Diagnosis of schizophrenia is currently dependent on symptom-based criteria and lacks objective indicators. In this study, the authors investigated whether circulating miRNA can serve as a diagnostic biomarker for schizophrenia.
Global plasma miRNAs were profiled in a test cohort of 164 schizophrenia patients and 187 control subjects, using Solexa sequencing, TaqMan Low Density Array, and quantitative reverse transcription polymerase chain reaction (qRT-PCR) assays. The captured miRNAs were then validated by qRT-PCR assays in an independent cohort of 400 schizophrenia patients, 213 control subjects, and 162 patients with nonschizophrenia psychiatric disorders; the 400 schizophrenia patients underwent a 12-month follow up study of regular treatment with an atypical antipsychotic (risperidone and aripiprazole).
The global plasma miRNA screening revealed eight miRNAs that were up-regulated in schizophrenia, as revealed by both assay platforms. The qRT-PCR analysis showed the up-regulation of miR-130b and miR-193a-3p in schizophrenia but not in nonschizophrenia disorders.
The up-regulation of miR-130b and miR-193a-3p is a state-independent biomarker for schizophrenia, and these two miRNAs could be used to develop a diagnostic tool for schizophrenia.

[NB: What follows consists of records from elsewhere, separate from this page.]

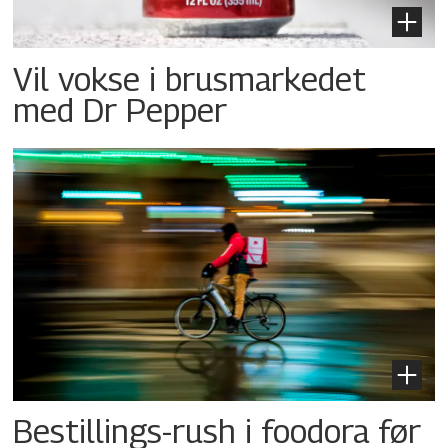
Vil vokse i brusmarkedet
med Dr Pepper
Bestillings-rush i foodora før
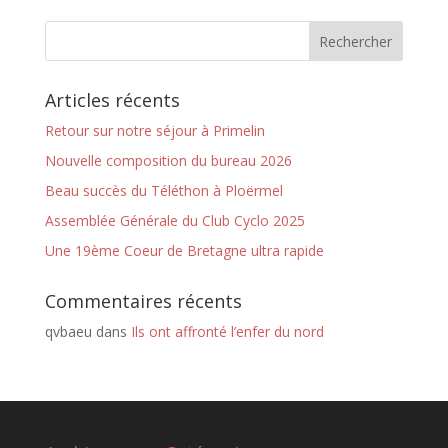
Articles récents
Retour sur notre séjour à Primelin
Nouvelle composition du bureau 2026
Beau succès du Téléthon à Ploërmel
Assemblée Générale du Club Cyclo 2025
Une 19ème Coeur de Bretagne ultra rapide
Commentaires récents
qvbaeu
dans
Ils ont affronté l’enfer du nord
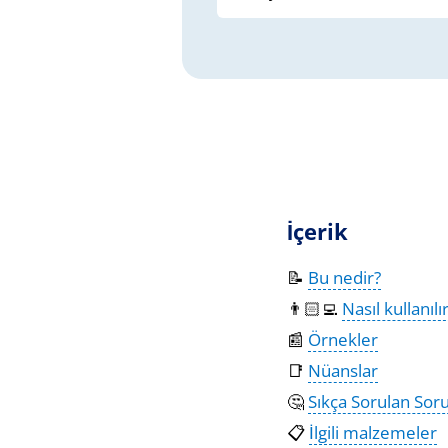
İçerik
📝
Bu nedir?
👨🏻‍💻
Nasıl kullanılı
📰
Örnekler
📑
Nüanslar
🤔
Sıkça Sorulan Soru
📋
İlgili malzemeler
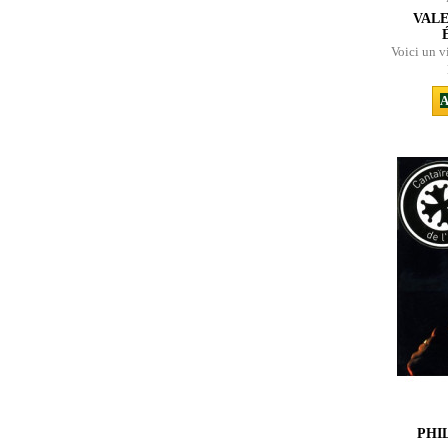
VALE
Voici un v
A
PHI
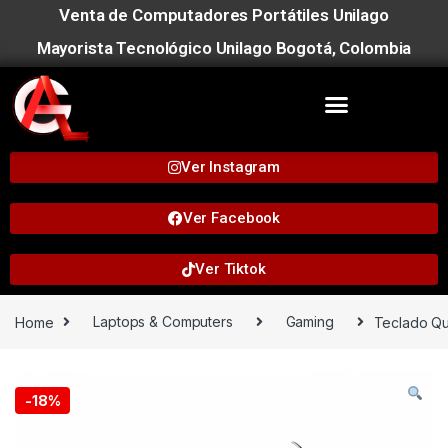
Venta de Computadores Portátiles Unilago
Mayorista Tecnológico Unilago Bogotá, Colombia
Ver Instagram
Ver Facebook
Ver Tiktok
Home
Laptops & Computers
Gaming
Teclado Qu
-
18%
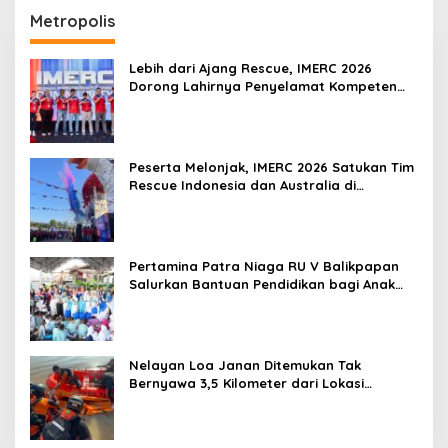
Metropolis
Lebih dari Ajang Rescue, IMERC 2026
Dorong Lahirnya Penyelamat Kompeten
untuk Indonesia
Peserta Melonjak, IMERC 2026 Satukan Tim
Rescue Indonesia dan Australia di
Balikpapan
Pertamina Patra Niaga RU V Balikpapan
Salurkan Bantuan Pendidikan bagi Anak
Ring-1 Kilang
Nelayan Loa Janan Ditemukan Tak
Bernyawa 3,5 Kilometer dari Lokasi
Kejadian di Sungai Mahakam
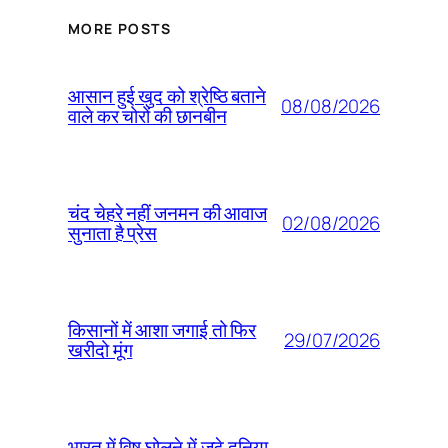
MORE POSTS
आसान हुई खुद को श्रेष्ठि बताने
08/08/2026
वाले कर चोरों की छानबीन
चंद चेहरे नहीं जनमन की आवाज
02/08/2026
सुनाता है प्रेस
किसानों में आशा जगाई तो फिर
29/07/2026
खरीदो मूंग
भारत में विष घोलने में जुटे दुनिया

FIGURE 1. Scheme for Schizophrenia-Associated Plasma miRNA Discovery and Validation Workflow – a qPCR=quantitative polymerase chain reaction; TLDA=TaqMan Low Density Array; sRNA-seq=small RNA sequencing. The plasma samples from the discovery group of 150 case subjects and 150 control subjects were pooled and extracted (A). RNA from each pool was then subjected to genome-wide miRNA analysis using TLDA and small RNA sequencing (B). miRNAs in common between the two techniques were then reanalyzed in individual qPCR reactions (C). The two miRNA molecules that remained significant through individual sample reactions were then validated in a large cohort using qPCR (D). Using the same qPCR, the authors then analyzed a subgroup of participants who were in remission (>6 months) after treatment with atypical antipsychotics (E). Samples designated nonschizophrenia psychiatric disorders were also analyzed and had levels similar to those of the control group (F).